The fact $\displaystyle \max_{\lambda>0} L_2(\lambda,\cdots,\lambda)\leq \max_{(\lambda_1,\cdots,\lambda_n) \in \mathbb{R}_{++}^n} L_2(\lambda_1,\cdots,\lambda_n)$ implies the GM-HM inequality. The proof is completed.          $\square$

The function $L_1$ is indeed the joint probability density function (also called likelihood) of independent random variables $X_i\sim$ Exponential($\lambda_i$) with density $x_i \mapsto \lambda_i e^{-\lambda_i x_i}\delta_{(0,+\infty)}(x_i)$ ($\delta$ is the indicator function). Then for a fixed $(x_1,\cdots,x_n)$,

$\displaystyle \Lambda_1 \triangleq \frac{\max_{\lambda>0} L_1(\lambda,\cdots,\lambda)}{\max_{(\lambda_1,\cdots,\lambda_n) \in \mathbb{R}_{++}^n} L_1(\lambda_1,\cdots,\lambda_n)}$

is the Likelihood Ratio Test statistic of testing the null hypothesis $H_0:\lambda_1=\cdots=\lambda_n$ against the alternative hypothesis $H_1:$ $\lambda_i$ are not all equal. Obviously $0\leq \Lambda_1\leq 1$. The test rejects the null hypothesis if and only if $\Lambda_1$ is too small. This is because, if the numerator of $\Lambda_1$, which is the likelihood when $H_0$ is true, is small then $H_0$ is less likely to occur.

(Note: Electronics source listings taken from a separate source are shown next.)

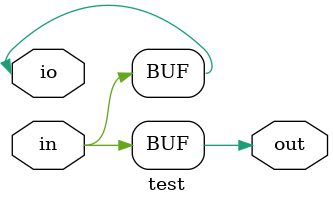
<source format=v>
module test(in, out, io);
        input wire in;
    output wire out;
    inout wire io;

// Variable declaration.
    assign  out = in;
    assign  io = in;


endmodule

</source>
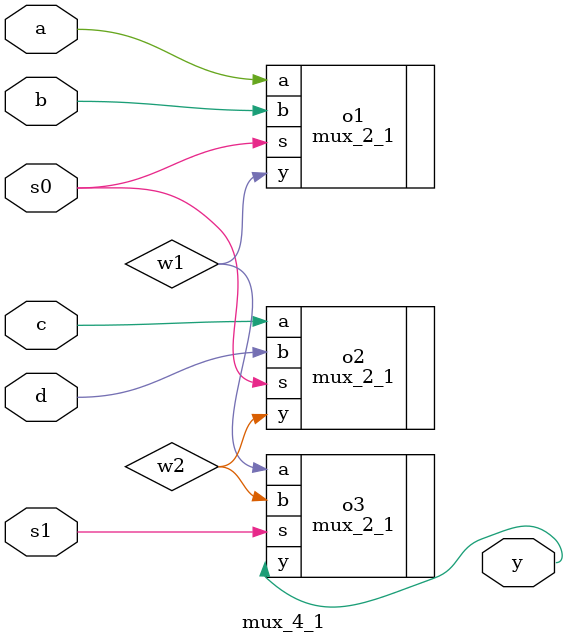
<source format=v>
`include "cmos_mux_2_1.v"

module mux_4_1(input a, input b, input c, input d, input s0, input s1, output y);
wire w1,w2;
mux_2_1 o1(.a(a),.b(b),.s(s0),.y(w1));
mux_2_1 o2(.a(c),.b(d),.s(s0),.y(w2));
mux_2_1 o3(.a(w1),.b(w2),.s(s1),.y(y));

endmodule

</source>
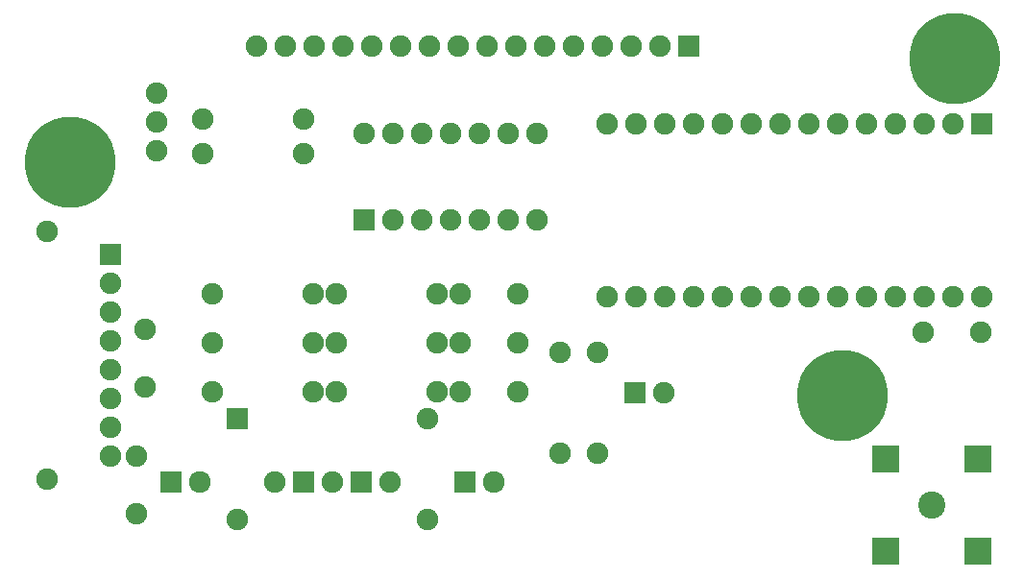
<source format=gts>
G04 #@! TF.FileFunction,Soldermask,Top*
%FSLAX46Y46*%
G04 Gerber Fmt 4.6, Leading zero omitted, Abs format (unit mm)*
G04 Created by KiCad (PCBNEW 4.0.7) date Thursday, 29 March 2018 'PMt' 03:09:51 PM*
%MOMM*%
%LPD*%
G01*
G04 APERTURE LIST*
%ADD10C,0.100000*%
%ADD11C,1.900000*%
%ADD12R,1.900000X1.900000*%
%ADD13R,2.400000X2.400000*%
%ADD14C,2.400000*%
%ADD15C,8.000000*%
%ADD16C,1.924000*%
%ADD17R,1.924000X1.900000*%
G04 APERTURE END LIST*
D10*
D11*
X173101000Y-104521000D03*
X178181000Y-104521000D03*
X173101000Y-100203000D03*
X178181000Y-100203000D03*
X173101000Y-95885000D03*
X178181000Y-95885000D03*
X218948000Y-99314000D03*
X213868000Y-99314000D03*
X145288000Y-99060000D03*
X145288000Y-104140000D03*
X144526000Y-110236000D03*
X144526000Y-115316000D03*
D12*
X153416000Y-106934000D03*
D11*
X153416000Y-115824000D03*
D13*
X210566000Y-118618000D03*
X210566000Y-110490000D03*
X218694000Y-118618000D03*
X218694000Y-110490000D03*
D14*
X214630000Y-114554000D03*
D11*
X146304000Y-83312000D03*
X146304000Y-80772000D03*
X146304000Y-78232000D03*
X151257000Y-104521000D03*
X160147000Y-104521000D03*
X162179000Y-104521000D03*
X171069000Y-104521000D03*
X151257000Y-100203000D03*
X160147000Y-100203000D03*
X162179000Y-100203000D03*
X171069000Y-100203000D03*
X151257000Y-95885000D03*
X160147000Y-95885000D03*
X162179000Y-95885000D03*
X171069000Y-95885000D03*
X150368000Y-80518000D03*
X159258000Y-80518000D03*
X150368000Y-83566000D03*
X159258000Y-83566000D03*
X185166000Y-109982000D03*
X185166000Y-101092000D03*
X181864000Y-101092000D03*
X181864000Y-109982000D03*
X170180000Y-106934000D03*
X170180000Y-115824000D03*
D12*
X164592000Y-89408000D03*
D11*
X167132000Y-89408000D03*
X169672000Y-89408000D03*
X172212000Y-89408000D03*
X174752000Y-89408000D03*
X177292000Y-89408000D03*
X179832000Y-89408000D03*
X179832000Y-81788000D03*
X177292000Y-81788000D03*
X174752000Y-81788000D03*
X172212000Y-81788000D03*
X169672000Y-81788000D03*
X167132000Y-81788000D03*
X164592000Y-81788000D03*
D12*
X193205100Y-74015600D03*
D11*
X190665100Y-74015600D03*
X188125100Y-74015600D03*
X185585100Y-74015600D03*
X183045100Y-74015600D03*
X180505100Y-74015600D03*
X177965100Y-74015600D03*
X175425100Y-74015600D03*
X172885100Y-74015600D03*
X170345100Y-74015600D03*
X167805100Y-74015600D03*
X165265100Y-74015600D03*
X162725100Y-74015600D03*
X160185100Y-74015600D03*
X157645100Y-74015600D03*
X155105100Y-74015600D03*
X142240000Y-110236000D03*
X142240000Y-107696000D03*
X142240000Y-105156000D03*
X142240000Y-102616000D03*
X142240000Y-100076000D03*
X142240000Y-97536000D03*
X142240000Y-94996000D03*
D12*
X142240000Y-92456000D03*
D15*
X216662000Y-75184000D03*
X138684000Y-84328000D03*
X206756000Y-104902000D03*
D12*
X188468000Y-104648000D03*
D11*
X191008000Y-104648000D03*
D12*
X219075000Y-80899000D03*
D11*
X216535000Y-80899000D03*
X213995000Y-80899000D03*
X211455000Y-80899000D03*
X208915000Y-80899000D03*
X206375000Y-80899000D03*
X203835000Y-80899000D03*
X201295000Y-80899000D03*
X198755000Y-80899000D03*
X196215000Y-80899000D03*
X193675000Y-80899000D03*
X191135000Y-80899000D03*
X188595000Y-80899000D03*
X186055000Y-80899000D03*
X186055000Y-96139000D03*
X188595000Y-96139000D03*
X191135000Y-96139000D03*
X193675000Y-96139000D03*
X196215000Y-96139000D03*
X198755000Y-96139000D03*
X201295000Y-96139000D03*
X203835000Y-96139000D03*
X206375000Y-96139000D03*
X208915000Y-96139000D03*
X211455000Y-96139000D03*
X213995000Y-96139000D03*
X216535000Y-96139000D03*
X219075000Y-96139000D03*
X136652000Y-112268000D03*
X136652000Y-90424000D03*
D12*
X147574000Y-112522000D03*
D16*
X150114000Y-112522000D03*
D12*
X173482000Y-112522000D03*
D16*
X176022000Y-112522000D03*
D11*
X156718000Y-112522000D03*
D17*
X159258000Y-112522000D03*
D11*
X166878000Y-112522000D03*
D17*
X164338000Y-112522000D03*
D11*
X161798000Y-112522000D03*
M02*

</source>
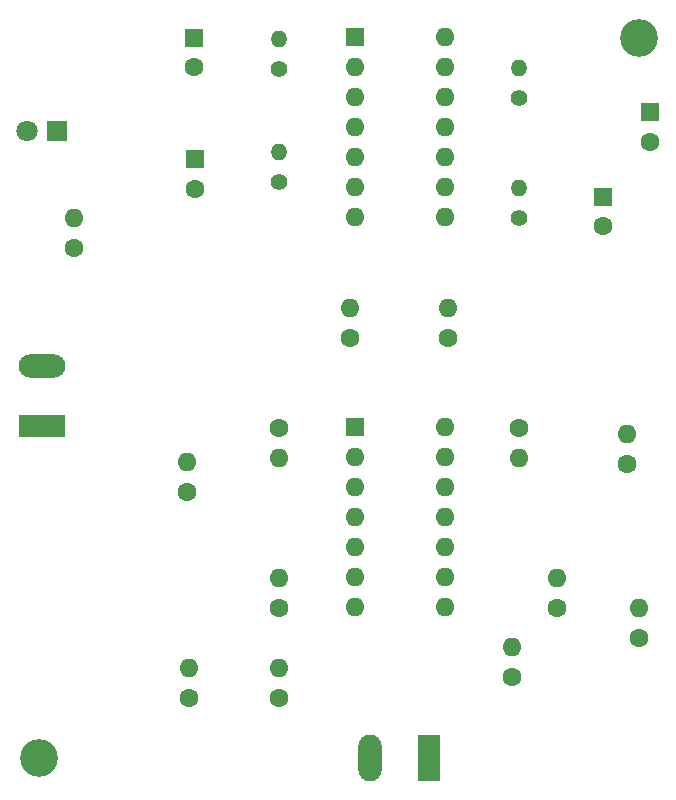
<source format=gbr>
%TF.GenerationSoftware,KiCad,Pcbnew,6.0.11+dfsg-1~bpo11+1*%
%TF.CreationDate,2023-11-18T19:09:39+01:00*%
%TF.ProjectId,lux106_001,6c757831-3036-45f3-9030-312e6b696361,rev?*%
%TF.SameCoordinates,Original*%
%TF.FileFunction,Soldermask,Bot*%
%TF.FilePolarity,Negative*%
%FSLAX46Y46*%
G04 Gerber Fmt 4.6, Leading zero omitted, Abs format (unit mm)*
G04 Created by KiCad (PCBNEW 6.0.11+dfsg-1~bpo11+1) date 2023-11-18 19:09:39*
%MOMM*%
%LPD*%
G01*
G04 APERTURE LIST*
%ADD10C,1.400000*%
%ADD11O,1.400000X1.400000*%
%ADD12C,1.600000*%
%ADD13O,1.600000X1.600000*%
%ADD14R,3.960000X1.980000*%
%ADD15O,3.960000X1.980000*%
%ADD16R,1.600000X1.600000*%
%ADD17R,1.800000X1.800000*%
%ADD18C,1.800000*%
%ADD19C,3.200000*%
%ADD20R,1.980000X3.960000*%
%ADD21O,1.980000X3.960000*%
G04 APERTURE END LIST*
D10*
%TO.C,R11*%
X167640000Y-66040000D03*
D11*
X167640000Y-63500000D03*
%TD*%
D12*
%TO.C,R1*%
X139519962Y-99401221D03*
D13*
X139519962Y-96861221D03*
%TD*%
D14*
%TO.C,BT1*%
X127185000Y-93810000D03*
D15*
X127185000Y-88810000D03*
%TD*%
D12*
%TO.C,R9*%
X176718544Y-97030000D03*
D13*
X176718544Y-94490000D03*
%TD*%
D12*
%TO.C,R16*%
X167011380Y-115128681D03*
D13*
X167011380Y-112588681D03*
%TD*%
D16*
%TO.C,C4*%
X174690000Y-74455580D03*
D12*
X174690000Y-76955580D03*
%TD*%
D16*
%TO.C,U1*%
X153680000Y-60955000D03*
D13*
X153680000Y-63495000D03*
X153680000Y-66035000D03*
X153680000Y-68575000D03*
X153680000Y-71115000D03*
X153680000Y-73655000D03*
X153680000Y-76195000D03*
X161300000Y-76195000D03*
X161300000Y-73655000D03*
X161300000Y-71115000D03*
X161300000Y-68575000D03*
X161300000Y-66035000D03*
X161300000Y-63495000D03*
X161300000Y-60955000D03*
%TD*%
D12*
%TO.C,R3*%
X153310000Y-86360000D03*
D13*
X153310000Y-83820000D03*
%TD*%
D16*
%TO.C,C3*%
X178717500Y-67290000D03*
D12*
X178717500Y-69790000D03*
%TD*%
D16*
%TO.C,C1*%
X140092500Y-60960000D03*
D12*
X140092500Y-63460000D03*
%TD*%
D16*
%TO.C,C2*%
X140140000Y-71248015D03*
D12*
X140140000Y-73748015D03*
%TD*%
D17*
%TO.C,D1*%
X128460064Y-68904392D03*
D18*
X125920064Y-68904392D03*
%TD*%
D12*
%TO.C,R8*%
X167640000Y-93980000D03*
D13*
X167640000Y-96520000D03*
%TD*%
D12*
%TO.C,R13*%
X129900000Y-78776728D03*
D13*
X129900000Y-76236728D03*
%TD*%
D12*
%TO.C,R7*%
X170840000Y-109220000D03*
D13*
X170840000Y-106680000D03*
%TD*%
D10*
%TO.C,R6*%
X147320000Y-63620000D03*
D11*
X147320000Y-61080000D03*
%TD*%
D19*
%TO.C,REF\u002A\u002A*%
X177800000Y-60960000D03*
%TD*%
D10*
%TO.C,R4*%
X147320000Y-73220000D03*
D11*
X147320000Y-70680000D03*
%TD*%
D12*
%TO.C,R2*%
X147320000Y-93980000D03*
D13*
X147320000Y-96520000D03*
%TD*%
D19*
%TO.C,REF\u002A\u002A*%
X127000000Y-121920000D03*
%TD*%
D16*
%TO.C,U2*%
X153680000Y-93975000D03*
D13*
X153680000Y-96515000D03*
X153680000Y-99055000D03*
X153680000Y-101595000D03*
X153680000Y-104135000D03*
X153680000Y-106675000D03*
X153680000Y-109215000D03*
X161300000Y-109215000D03*
X161300000Y-106675000D03*
X161300000Y-104135000D03*
X161300000Y-101595000D03*
X161300000Y-99055000D03*
X161300000Y-96515000D03*
X161300000Y-93975000D03*
%TD*%
D12*
%TO.C,R10*%
X161620000Y-86360000D03*
D13*
X161620000Y-83820000D03*
%TD*%
D12*
%TO.C,R14*%
X139700000Y-116840000D03*
D13*
X139700000Y-114300000D03*
%TD*%
D10*
%TO.C,R12*%
X167640000Y-76200000D03*
D11*
X167640000Y-73660000D03*
%TD*%
D12*
%TO.C,R15*%
X147320000Y-116840000D03*
D13*
X147320000Y-114300000D03*
%TD*%
D12*
%TO.C,R5*%
X147320000Y-109220000D03*
D13*
X147320000Y-106680000D03*
%TD*%
D20*
%TO.C,J1*%
X160020000Y-121920000D03*
D21*
X155020000Y-121920000D03*
%TD*%
D12*
%TO.C,R17*%
X177800000Y-111760000D03*
D13*
X177800000Y-109220000D03*
%TD*%
M02*

</source>
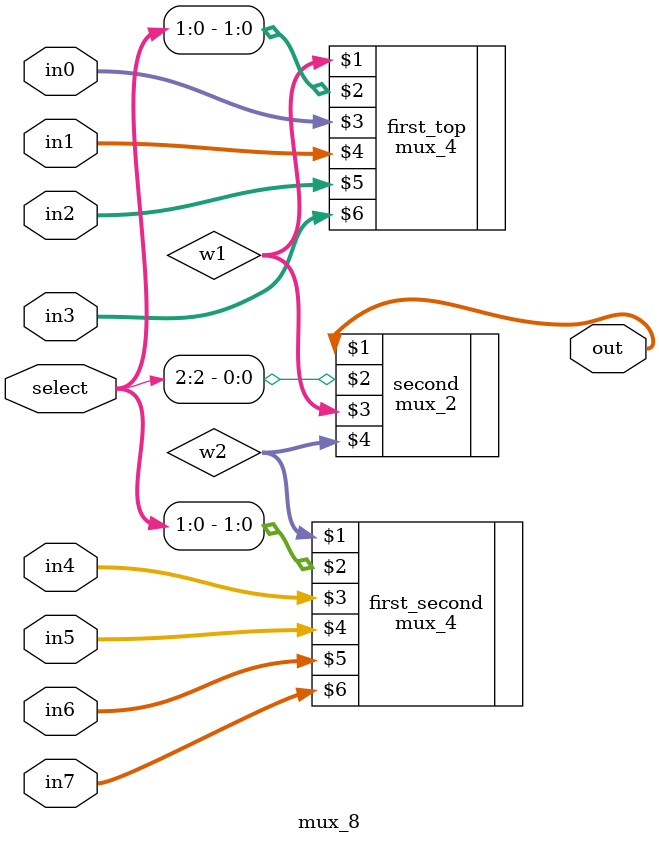
<source format=v>
module mux_8(out, select, in0, in1, in2, in3, in4, in5, in6, in7);
    input [2:0] select; 
    input [31:0] in0, in1, in2, in3, in4, in5, in6, in7; 
    output [31:0] out; 
    wire [31:0] w1,w2; 
    //select[1:0] means take least 2 significant bits
    mux_4 first_top(w1, select[1:0], in0, in1, in2, in3);
    mux_4 first_second(w2, select[1:0], in4, in5, in6, in7);
    mux_2 second(out, select[2], w1, w2);
endmodule
</source>
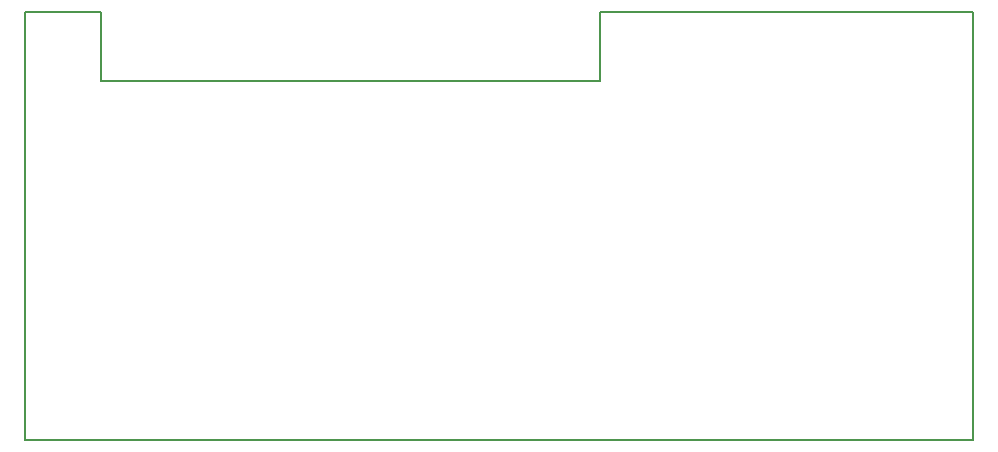
<source format=gm1>
G04 #@! TF.GenerationSoftware,KiCad,Pcbnew,5.0.0-fee4fd1~66~ubuntu18.04.1*
G04 #@! TF.CreationDate,2018-08-14T13:58:44+08:00*
G04 #@! TF.ProjectId,Boost Converter,426F6F737420436F6E7665727465722E,1.0*
G04 #@! TF.SameCoordinates,Original*
G04 #@! TF.FileFunction,Profile,NP*
%FSLAX45Y45*%
G04 Gerber Fmt 4.5, Leading zero omitted, Abs format (unit mm)*
G04 Created by KiCad (PCBNEW 5.0.0-fee4fd1~66~ubuntu18.04.1) date Tue Aug 14 13:58:44 2018*
%MOMM*%
%LPD*%
G01*
G04 APERTURE LIST*
%ADD10C,0.150000*%
G04 APERTURE END LIST*
D10*
X8385000Y-11465000D02*
X8385000Y-7835000D01*
X16415000Y-11465000D02*
X8385000Y-11465000D01*
X16415000Y-7835000D02*
X16415000Y-11465000D01*
X13255000Y-7835000D02*
X16415000Y-7835000D01*
X13255000Y-8420000D02*
X13255000Y-7835000D01*
X9030000Y-8420000D02*
X13255000Y-8420000D01*
X9030000Y-7835000D02*
X9030000Y-8420000D01*
X8385000Y-7835000D02*
X9030000Y-7835000D01*
M02*

</source>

The function $L_2$ is the likelihood of independent random variables $X_i^{-1}$ where $X_i\sim$ Exponential($\lambda_i$). Then given $(x_1,\cdots,x_n)$,

$\displaystyle \Lambda_2 \triangleq \frac{\max_{\lambda>0} L_2(\lambda,\cdots,\lambda)}{\max_{(\lambda_1,\cdots,\lambda_n) \in \mathbb{R}_{++}^n} L_2(\lambda_1,\cdots,\lambda_n)}$

is the Likelihood Ratio Test statistic of testing the null hypothesis $H_0:\lambda_1=\cdots=\lambda_n$ against the alternative hypothesis $H_1:$ $\lambda_i$ are not all equal. The test rejects the null hypothesis if and only if $\Lambda_2$ is too small.